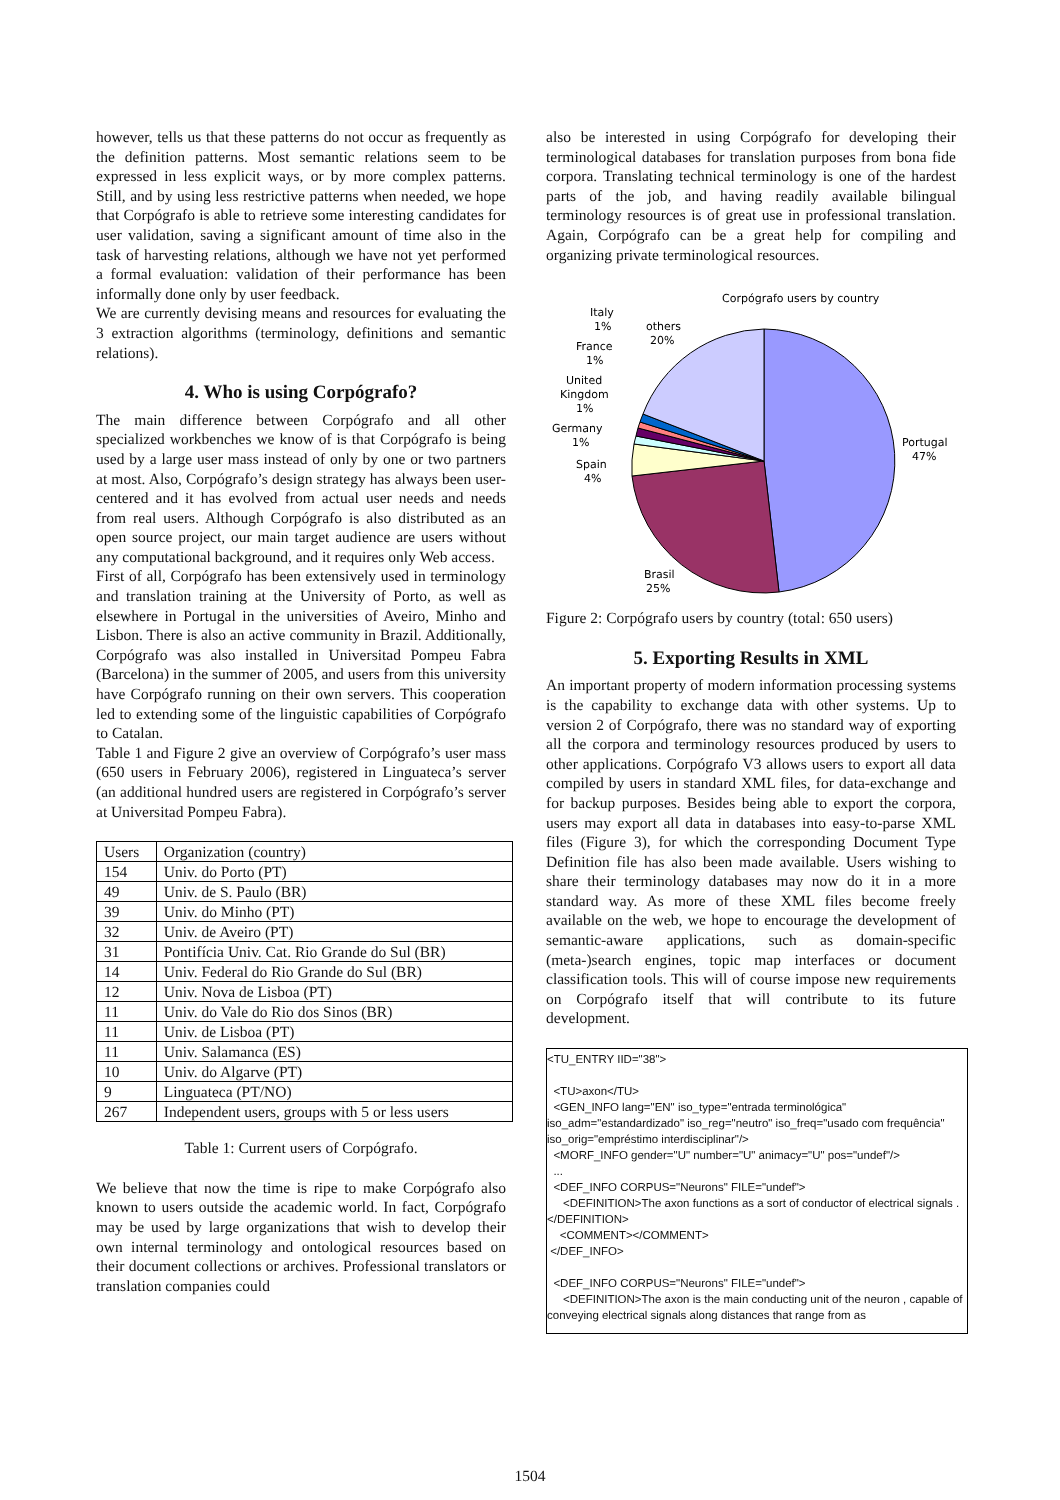however, tells us that these patterns do not occur as frequently as the definition patterns. Most semantic relations seem to be expressed in less explicit ways, or by more complex patterns. Still, and by using less restrictive patterns when needed, we hope that Corpógrafo is able to retrieve some interesting candidates for user validation, saving a significant amount of time also in the task of harvesting relations, although we have not yet performed a formal evaluation: validation of their performance has been informally done only by user feedback.
We are currently devising means and resources for evaluating the 3 extraction algorithms (terminology, definitions and semantic relations).
4. Who is using Corpógrafo?
The main difference between Corpógrafo and all other specialized workbenches we know of is that Corpógrafo is being used by a large user mass instead of only by one or two partners at most. Also, Corpógrafo’s design strategy has always been user-centered and it has evolved from actual user needs and needs from real users. Although Corpógrafo is also distributed as an open source project, our main target audience are users without any computational background, and it requires only Web access.
First of all, Corpógrafo has been extensively used in terminology and translation training at the University of Porto, as well as elsewhere in Portugal in the universities of Aveiro, Minho and Lisbon. There is also an active community in Brazil. Additionally, Corpógrafo was also installed in Universitad Pompeu Fabra (Barcelona) in the summer of 2005, and users from this university have Corpógrafo running on their own servers. This cooperation led to extending some of the linguistic capabilities of Corpógrafo to Catalan.
Table 1 and Figure 2 give an overview of Corpógrafo’s user mass (650 users in February 2006), registered in Linguateca’s server (an additional hundred users are registered in Corpógrafo’s server at Universitad Pompeu Fabra).
| Users | Organization (country) |
| 154 | Univ. do Porto (PT) |
| 49 | Univ. de S. Paulo (BR) |
| 39 | Univ. do Minho (PT) |
| 32 | Univ. de Aveiro (PT) |
| 31 | Pontifícia Univ. Cat. Rio Grande do Sul (BR) |
| 14 | Univ. Federal do Rio Grande do Sul (BR) |
| 12 | Univ. Nova de Lisboa (PT) |
| 11 | Univ. do Vale do Rio dos Sinos (BR) |
| 11 | Univ. de Lisboa (PT) |
| 11 | Univ. Salamanca (ES) |
| 10 | Univ. do Algarve (PT) |
| 9 | Linguateca (PT/NO) |
| 267 | Independent users, groups with 5 or less users |
Table 1: Current users of Corpógrafo.
We believe that now the time is ripe to make Corpógrafo also known to users outside the academic world. In fact, Corpógrafo may be used by large organizations that wish to develop their own internal terminology and ontological resources based on their document collections or archives. Professional translators or translation companies could
also be interested in using Corpógrafo for developing their terminological databases for translation purposes from bona fide corpora. Translating technical terminology is one of the hardest parts of the job, and having readily available bilingual terminology resources is of great use in professional translation. Again, Corpógrafo can be a great help for compiling and organizing private terminological resources.
Corpógrafo users by country
Portugal
47%
Brasil
25%
Spain
4%
Germany
1%
United
Kingdom
1%
France
1%
Italy
1%
others
20%
Figure 2: Corpógrafo users by country (total: 650 users)
5. Exporting Results in XML
An important property of modern information processing systems is the capability to exchange data with other systems. Up to version 2 of Corpógrafo, there was no standard way of exporting all the corpora and terminology resources produced by users to other applications. Corpógrafo V3 allows users to export all data compiled by users in standard XML files, for data-exchange and for backup purposes. Besides being able to export the corpora, users may export all data in databases into easy-to-parse XML files (Figure 3), for which the corresponding Document Type Definition file has also been made available. Users wishing to share their terminology databases may now do it in a more standard way. As more of these XML files become freely available on the web, we hope to encourage the development of semantic-aware applications, such as domain-specific (meta-)search engines, topic map interfaces or document classification tools. This will of course impose new requirements on Corpógrafo itself that will contribute to its future development.
<TU_ENTRY IID="38">
<TU>axon</TU>
<GEN_INFO lang="EN" iso_type="entrada terminológica" iso_adm="estandardizado" iso_reg="neutro" iso_freq="usado com frequência" iso_orig="empréstimo interdisciplinar"/>
<MORF_INFO gender="U" number="U" animacy="U" pos="undef"/>
...
<DEF_INFO CORPUS="Neurons" FILE="undef">
<DEFINITION>The axon functions as a sort of conductor of electrical signals .</DEFINITION>
<COMMENT></COMMENT>
</DEF_INFO>
<DEF_INFO CORPUS="Neurons" FILE="undef">
<DEFINITION>The axon is the main conducting unit of the neuron , capable of conveying electrical signals along distances that range from as
1504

***

(AIM OF THE TASK):
Copy every line of the entries in which "mass" can be found.

(TASK RESPONSE):
The main difference between Corpógrafo and all other specialized workbenches we know of is that Corpógrafo is being used by a large user mass instead of only by one or two partners at most. Also, Corpógrafo’s design strategy has always been user-centered and it has evolved from actual user needs and needs from real users. Although Corpógrafo is also distributed as an open source project, our main target audience are users without any computational background, and it requires only Web access.
Table 1 and Figure 2 give an overview of Corpógrafo’s user mass (650 users in February 2006), registered in Linguateca’s server (an additional hundred users are registered in Corpógrafo’s server at Universitad Pompeu Fabra).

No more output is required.